Hubbard correction (DFT+U)
In this example, we'll plot the DOS and projected DOS of Nickel Oxide with and without the Hubbard term correction.
using DFTK
using PseudoPotentialData
using Unitful
using UnitfulAtomic
using PlotsDefine the geometry and pseudopotential
a = 7.9 # Nickel Oxide lattice constant in Bohr
lattice = a * [[ 1.0 0.5 0.5];
[ 0.5 1.0 0.5];
[ 0.5 0.5 1.0]]
pseudopotentials = PseudoFamily("dojo.nc.sr.pbe.v0_4_1.standard.upf")
Ni = ElementPsp(:Ni, pseudopotentials)
O = ElementPsp(:O, pseudopotentials)
atoms = [Ni, O, Ni, O]
positions = [zeros(3), ones(3) / 4, ones(3) / 2, ones(3) * 3 / 4]

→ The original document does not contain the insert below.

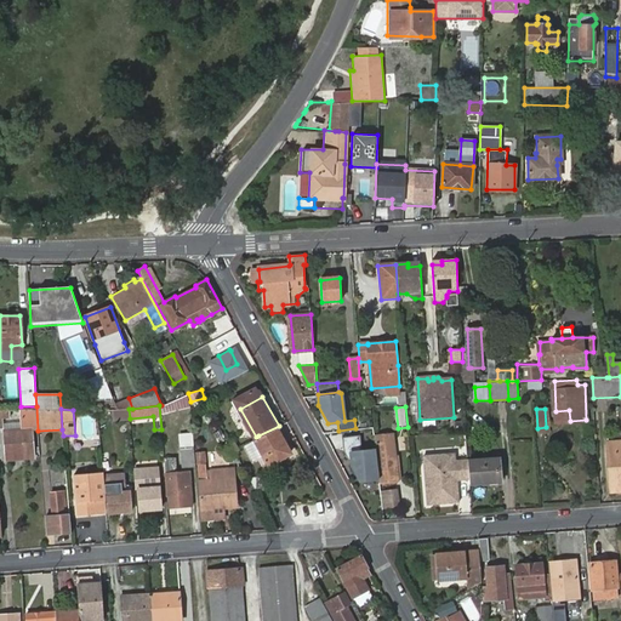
[(0,410),(0,427),(29,425),(28,416),(35,416),(35,410),(10,412),(10,410),(0,410)]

magnetic_moments = [2, 0, -1, 0]4-element Vector{Int64}:
2
0
-1
0First, we run an SCF and band computation without the Hubbard term
model = model_DFT(lattice, atoms, positions; temperature=5e-3,
functionals=PBE(), magnetic_moments)
basis = PlaneWaveBasis(model; Ecut=20, kgrid=[2, 2, 2])
scfres = self_consistent_field(basis; tol=1e-6, ρ=guess_density(basis, magnetic_moments))
bands = compute_bands(scfres, MonkhorstPack(4, 4, 4))
lowest_unocc_band = findfirst(ε -> ε-bands.εF > 0, bands.eigenvalues[1])
band_gap = bands.eigenvalues[1][lowest_unocc_band] - bands.eigenvalues[1][lowest_unocc_band-1]0.08219384513398592Then we plot the DOS and the PDOS for the relevant 3D (pseudo)atomic projector
εF = bands.εF
width = 5.0u"eV"
εrange = (εF - austrip(width), εF + austrip(width))
p = plot_dos(bands; εrange, colors=[1, 1])
plot_pdos(bands; p, iatom=1, label="3D", colors=[3, 4], εrange)
To perform and Hubbard computation, we have to define the Hubbard manifold and associated constant.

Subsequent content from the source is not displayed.